„Magst ein Musli?“ Dem Musil und der Musi entkommt man nicht bei dem aberwitzigen und blitzgescheiten Szenen-Potpourri, das Regisseurin Anja M. Wohlfahrt mit ihrem Team exakt am 144. Geburtstag von Robert Musil im Theater Halle 11 auf die Bühne wuchtete. Die 110 Minuten lange, pausenlose Uraufführung des Stückes „mit dem großen Löffel (Musil)“ der 35-jährigen Autorin Effe U Knust geriet am Donnerstag zu einer anspielungsreichen, schwungvollen Revue aus dem „Mann ohne Eigenschaften“-Kosmos des 1880 in Klagenfurt geborenen Schriftstellers.

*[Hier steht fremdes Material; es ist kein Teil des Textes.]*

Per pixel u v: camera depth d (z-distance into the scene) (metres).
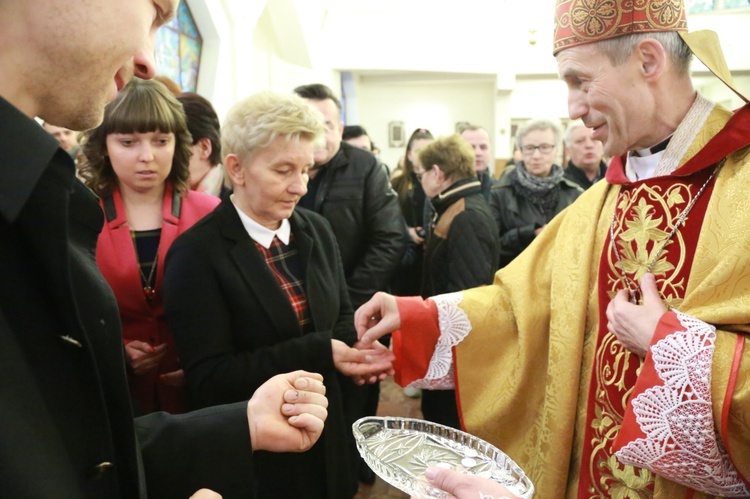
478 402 1.44
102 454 0.62
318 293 1.50
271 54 7.99
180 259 1.37
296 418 0.91
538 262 1.45
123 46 0.61
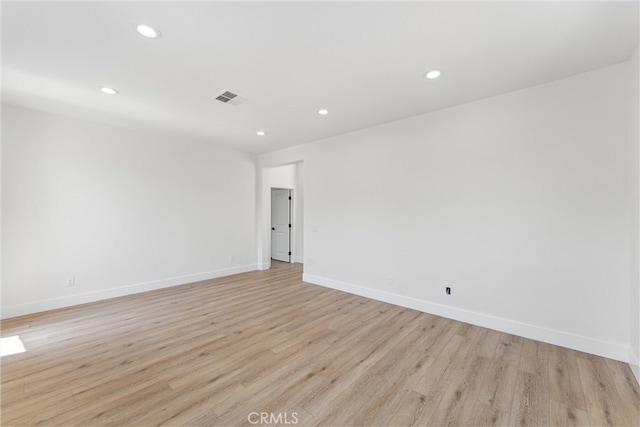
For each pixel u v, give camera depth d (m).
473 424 1.67
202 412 1.76
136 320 3.24
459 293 3.23
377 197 4.01
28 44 2.05
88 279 3.86
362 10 1.70
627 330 2.31
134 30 1.89
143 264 4.40
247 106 3.26
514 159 2.85
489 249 3.02
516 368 2.24
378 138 3.99
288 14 1.74
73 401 1.85
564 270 2.59
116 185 4.10
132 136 4.25
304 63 2.33
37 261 3.46
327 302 3.91
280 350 2.55
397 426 1.65
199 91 2.87
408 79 2.60
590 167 2.46
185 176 4.89
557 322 2.62
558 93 2.61
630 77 2.26
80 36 1.95
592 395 1.91
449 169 3.29
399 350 2.55
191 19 1.78
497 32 1.92
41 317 3.30
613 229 2.37
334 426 1.65
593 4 1.65
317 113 3.49
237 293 4.34
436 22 1.82
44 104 3.23
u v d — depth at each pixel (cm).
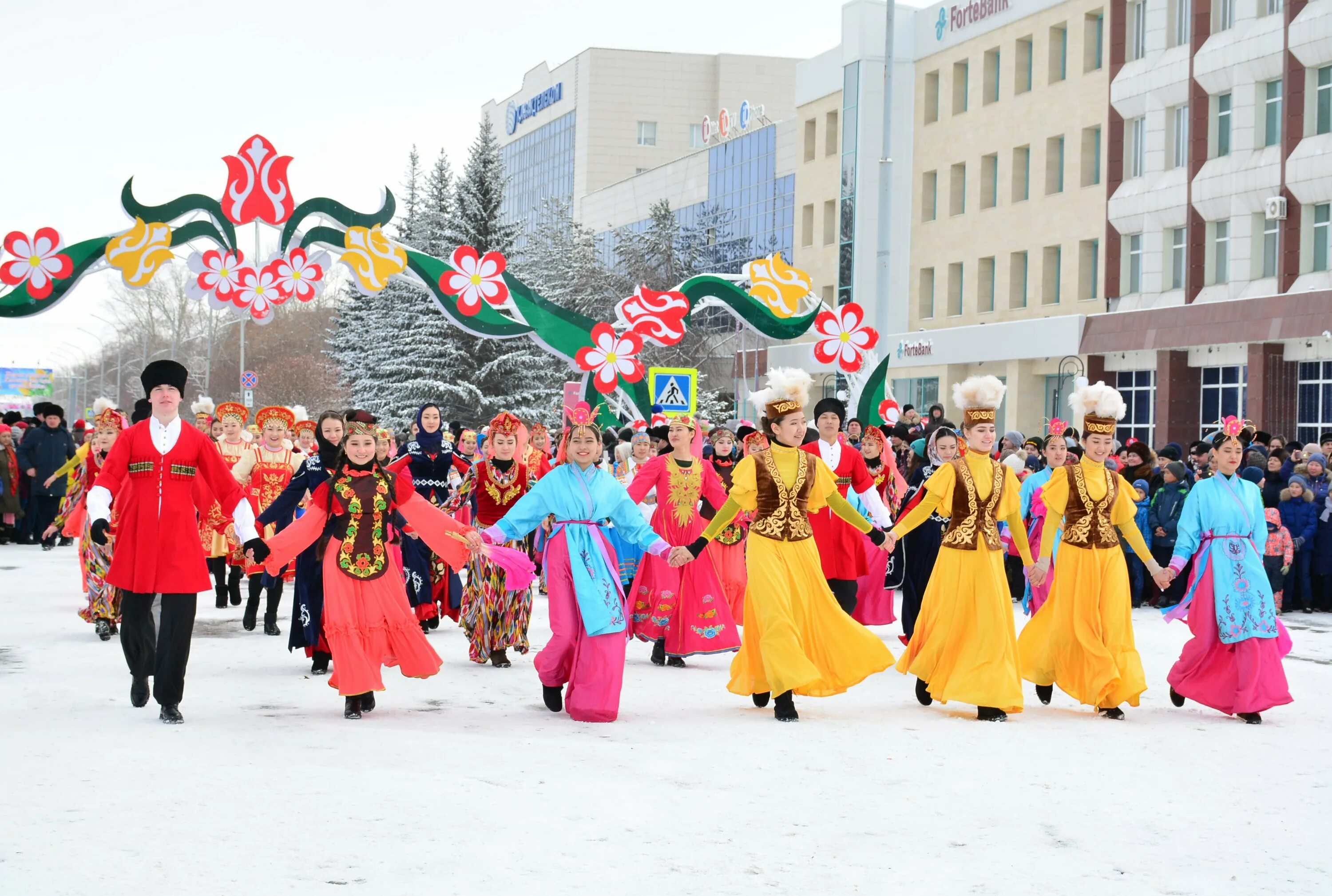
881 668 891
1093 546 920
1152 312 3606
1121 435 3841
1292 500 1661
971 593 894
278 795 628
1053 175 4203
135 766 681
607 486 891
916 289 4859
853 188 5016
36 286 2009
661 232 5697
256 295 2072
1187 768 735
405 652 856
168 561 809
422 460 1283
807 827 593
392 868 520
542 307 2211
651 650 1223
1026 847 568
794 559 887
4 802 607
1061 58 4191
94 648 1124
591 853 546
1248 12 3384
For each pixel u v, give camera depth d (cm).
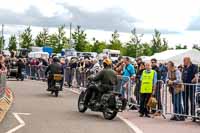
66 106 1756
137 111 1661
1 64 1831
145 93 1498
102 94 1465
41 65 3447
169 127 1268
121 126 1266
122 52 7525
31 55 5403
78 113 1550
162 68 2008
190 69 1422
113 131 1166
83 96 1584
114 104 1399
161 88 1509
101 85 1468
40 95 2200
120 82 1780
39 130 1142
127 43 7500
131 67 1764
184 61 1441
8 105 1680
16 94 2198
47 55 5328
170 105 1473
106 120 1395
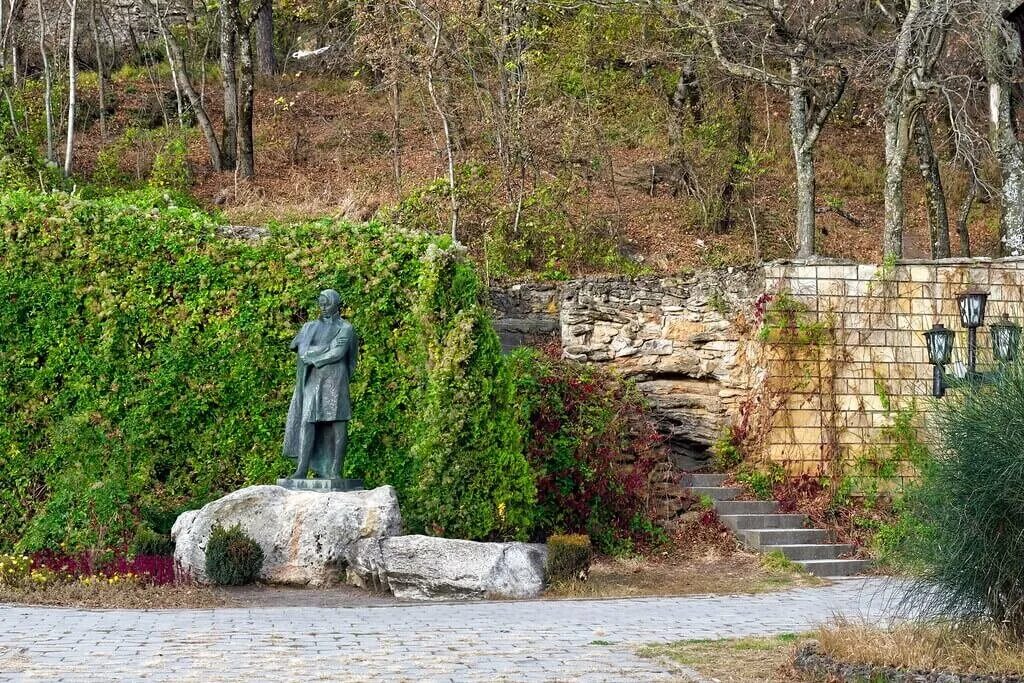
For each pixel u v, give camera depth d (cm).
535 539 1842
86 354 1708
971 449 911
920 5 2241
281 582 1474
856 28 2506
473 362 1672
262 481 1734
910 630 942
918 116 2714
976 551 904
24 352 1694
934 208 2748
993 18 2205
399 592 1411
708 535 1892
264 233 1888
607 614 1277
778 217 3156
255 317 1762
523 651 1004
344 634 1089
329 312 1590
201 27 3788
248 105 3195
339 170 3316
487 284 2311
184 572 1468
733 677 902
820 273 2000
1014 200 2409
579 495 1873
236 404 1748
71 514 1614
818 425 1966
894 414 1970
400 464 1759
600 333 2092
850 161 3644
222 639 1048
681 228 3016
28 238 1714
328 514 1492
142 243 1744
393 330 1786
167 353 1733
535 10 3055
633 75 3525
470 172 2755
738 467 1995
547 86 3136
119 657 948
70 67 2931
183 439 1730
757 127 3644
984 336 1997
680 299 2083
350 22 3578
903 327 2003
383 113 3688
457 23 2714
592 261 2719
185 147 3228
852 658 891
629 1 2572
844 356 1983
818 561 1783
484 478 1645
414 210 2716
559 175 2969
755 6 2320
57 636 1055
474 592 1413
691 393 2067
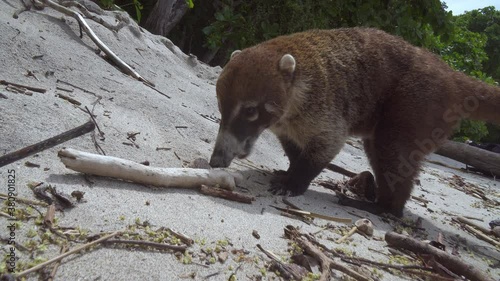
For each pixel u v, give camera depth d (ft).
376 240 3.53
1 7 4.13
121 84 4.09
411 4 6.63
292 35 4.00
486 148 7.03
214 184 3.50
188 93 4.53
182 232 3.15
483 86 3.98
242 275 3.04
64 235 3.00
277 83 3.71
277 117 3.76
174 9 5.80
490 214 4.46
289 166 4.15
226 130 3.69
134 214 3.17
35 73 3.83
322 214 3.67
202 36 7.36
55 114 3.55
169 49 5.13
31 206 3.07
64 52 4.08
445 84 3.93
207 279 2.99
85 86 3.92
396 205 3.94
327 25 6.23
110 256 2.97
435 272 3.34
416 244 3.43
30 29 4.09
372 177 4.11
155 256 3.01
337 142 3.89
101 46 4.29
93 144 3.52
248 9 6.32
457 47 10.32
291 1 5.95
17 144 3.34
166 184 3.39
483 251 3.77
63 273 2.75
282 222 3.43
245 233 3.26
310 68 3.83
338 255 3.28
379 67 3.97
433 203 4.42
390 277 3.25
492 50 16.44
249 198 3.52
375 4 6.24
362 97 3.96
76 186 3.22
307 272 3.12
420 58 4.01
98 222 3.09
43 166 3.29
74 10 4.50
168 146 3.77
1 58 3.78
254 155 4.23
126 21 4.81
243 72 3.68
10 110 3.47
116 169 3.30
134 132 3.73
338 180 4.27
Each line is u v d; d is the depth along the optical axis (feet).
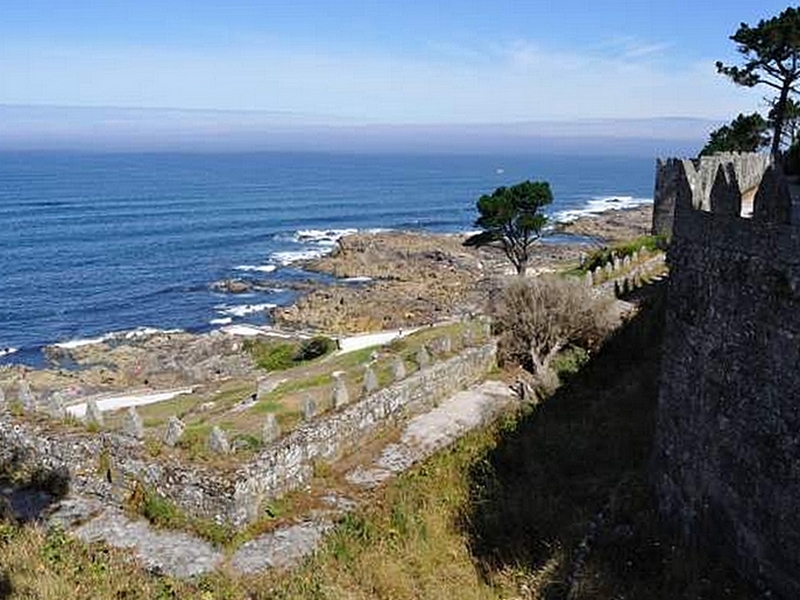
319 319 209.87
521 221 159.33
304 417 70.54
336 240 381.81
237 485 56.39
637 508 49.39
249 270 302.25
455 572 47.52
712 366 42.37
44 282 276.82
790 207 35.99
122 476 61.00
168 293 261.03
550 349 96.07
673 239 48.34
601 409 72.84
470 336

Das Heute mit „Klimakrise“, „Bildungskarenz“ und „Bauwidmungen auf Seegrundstücken“ weckt Assoziationen zum dem Untergang entgegen taumelnden Kakanien mit seinen Kriegen und Krisen. Diese „Parallelaktion“ auf der Bühne nimmt es dabei locker mit der Vergangenheit auf. Und der Künstler? Der pflegt seine Schaffens- und Identitätskrise, ist „blockiert“ und in all dem „Kein schöner Land“-Geschunkel depressiv. „Ich wäre so gerne genuin“, sinniert er und will endlich „ins Tun kommen“: „Ich könnte ja Autor sein. Ich sage nur Krimi.“ Andere haben „im Leben einen Lauf“, er, der Ulrich aus dem „Mann ohne Eigenschaften“, nimmt jetzt einmal „Urlaub vom Leben“ und stellt sich der Sinnfrage.

Schlag auf Schlag geht es dahin mit der „Vivisektion“ der Gesellschaft, die Robert Musil zu seinem Lebensthema machte. So raffiniert die Autorin Leben und Werk Musils miteinander verwebt, so großartig bringen die Darstellerinnen und Musiker dieses Sprachkunstwerk auf die Bühne. Clara Diemling, Anna Morawetz und Klemens Dellacher spielen, tanzen, singen und performen sich die Seele aus dem Leib, sie verleiben sich den anspruchsvollen Text lustvoll ein und spucken tragisch-komische Sinnsuchende wieder aus.

Zwei Musiker stehen zu Recht mit ihnen im Scheinwerferlicht und spielen nicht nur auf ihren zahlreichen Instrumenten mit. Während der Jazz-Saxophonist Patrick Dunst zwischendurch hingebungsvoll einen dicken, roten Wollfaden zu einem groben Gewebe verstrickt, steht der Schlagwerker und Komponist Grilli Pollheimer auch als Souffleur und Darsteller dem Team zur Seite. Den roten Faden hätte es zur Verdeutlichung der Textcollage gar nicht gebraucht, so wie die Ohropax, die vorsorglich zu Beginn verteilt worden waren. Die Musikzitate von Taylor Swift über Laibach bis Falco und Queen waren zwar zum Teil sehr laut, verliehen aber dem kurzweiligen Abend mit Pop und Ironie Struktur. „Magst ein Musli?“ heißt es, kindlich naiv gefragt, ein paar Mal zwischendurch. Die Antwort ist klar: „Ja bitte, unbedingt!“ Und dazu am besten Originaltexte von Robert Musil zum Nachlesen.